3dgeo-heidelberg / py4dgeo

py4dgeo - A Python library for change analysis in 4D point clouds
https://py4dgeo.readthedocs.io
MIT License
73 stars 10 forks source link

Output indices_distances of _py4dgeo.region_growing not equal to distances of neighborhood_similarity #223

Closed DCHulskemper closed 1 year ago

DCHulskemper commented 1 year ago

Issue: In segmentation.py the dtw distances within the initial neighborhood (similarities) computed in the seed_sorting_scorefunction should be equal to the objdata.indices_distances of the initial neighborhood points computed in _py4dgeo.region_growing. This is not the case.
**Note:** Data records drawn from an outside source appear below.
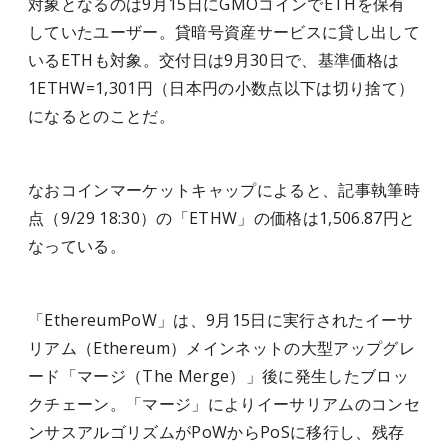
対象となるのは9月15日にGMOコインでETHを保有
していたユーザー。貸暗号資産サービスに貸し出して
いるETHも対象。交付日は9月30日で、基準価格は
1ETHW=1,301円（日本円の小数点以下は切り捨て）
になるとのことだ。
なおコインマーケットキャップによると、記事執筆時
点（9/29 18:30）の「ETHW」の価格は1,506.87円と
なっている。
「EthereumPoW」は、9月15日に実行されたイーサ
リアム（Ethereum）メインネットの大型アップグレ
ード「マージ（The Merge）」後に発生したブロッ
クチェーン。「マージ」によりイーサリアムのコンセ
ンサスアルゴリズムがPoWからPoSに移行し、残存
The objdata.indices_distances for the neighborhood points are all zero instead and the distances outside the neighborhood seem too small.
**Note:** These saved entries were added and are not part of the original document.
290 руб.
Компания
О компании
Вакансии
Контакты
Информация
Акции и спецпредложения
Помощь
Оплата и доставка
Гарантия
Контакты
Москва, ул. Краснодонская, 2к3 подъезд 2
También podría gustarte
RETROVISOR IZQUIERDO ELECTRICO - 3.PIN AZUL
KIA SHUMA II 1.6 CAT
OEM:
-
Solution: The problem could be that in the c++ function ( _py4dgeo.region_growing) the dtw distance computation is done using the full time series instead of only the temporal segment between end_epoch and start_epoch of seed. This could explain why the DTW distances in similarities and objdata.indices_distances are not equal, but this does not necessarily explain why the objdata.indices_distances in the neighborhood are zero.

dokempf commented 1 year ago

I read a bit through the code and indeed it seems like something seems wrong. I am unsure whether it is a regression that I introduced at some point or whether it always has been wrong (which would be slightly embarrassing). On the bright side: I am fairly confident that the problem is on the Python side. The restriction to (start_epoch, end_epoch) is not done on the C++ side, instead the required restriction is done on the calling Python side by slicing numpy arrays:

There might be more issues, but this immediately seemed dubious to me.

kathapand commented 1 year ago

I tested the additional slicing in https://github.com/3dgeo-heidelberg/py4dgeo/blob/main/src/py4dgeo/segmentation.py#L744. When added, the program crashed at this function, though.

Without the slicing, we would expect the distances between compared time series to be larger (than in the limited timespan). So I assume the return of 0.0 is a separate issue.